BEGIN Input data

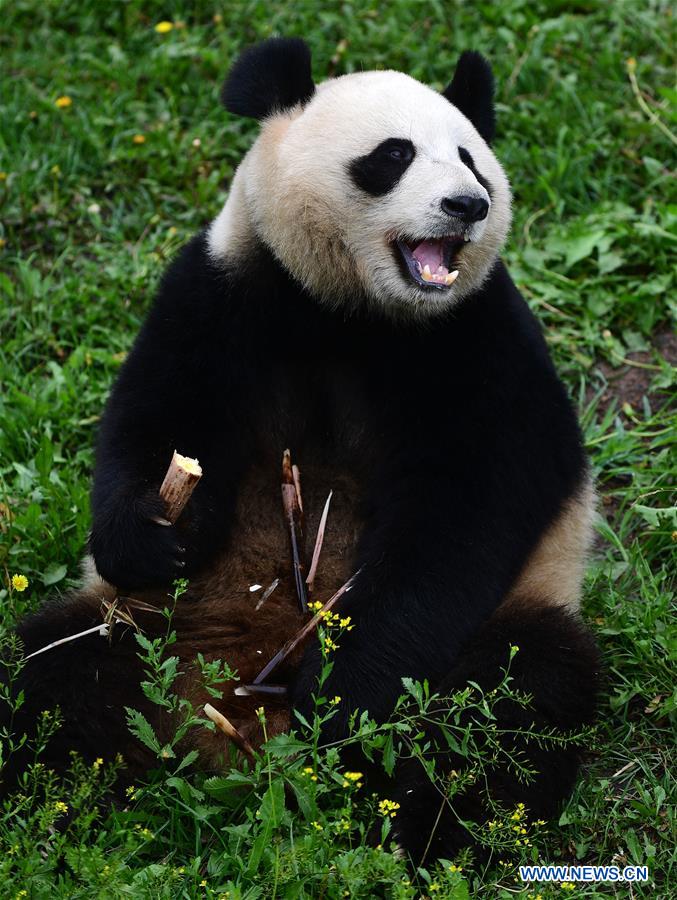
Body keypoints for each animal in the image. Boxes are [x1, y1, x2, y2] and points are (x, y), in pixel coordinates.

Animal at [5, 38, 600, 865]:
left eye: (471, 162)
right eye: (392, 155)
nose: (467, 206)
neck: (353, 309)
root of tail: (242, 731)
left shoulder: (478, 337)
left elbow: (470, 508)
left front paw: (346, 688)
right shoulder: (228, 288)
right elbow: (157, 420)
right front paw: (149, 533)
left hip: (506, 622)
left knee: (512, 703)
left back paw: (429, 828)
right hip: (145, 626)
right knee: (53, 675)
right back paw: (60, 800)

END Input data

About this exercise: Would you copy out the material above exactly, without the pictures in it?

Task response:
Body keypoints for each animal in the image. Boxes are [x1, y1, x2, y2] and points are (x, y), in pixel coordinates.

Animal at [5, 38, 600, 865]:
left eye: (471, 162)
right eye: (392, 155)
nose: (467, 206)
neck: (353, 309)
root of tail: (242, 731)
left shoulder: (478, 337)
left elbow: (470, 508)
left front paw: (346, 688)
right shoulder: (228, 288)
right elbow: (157, 420)
right front paw: (149, 533)
left hip: (506, 622)
left knee: (512, 703)
left back paw: (429, 828)
right hip: (145, 626)
right knee: (53, 675)
right back paw: (60, 800)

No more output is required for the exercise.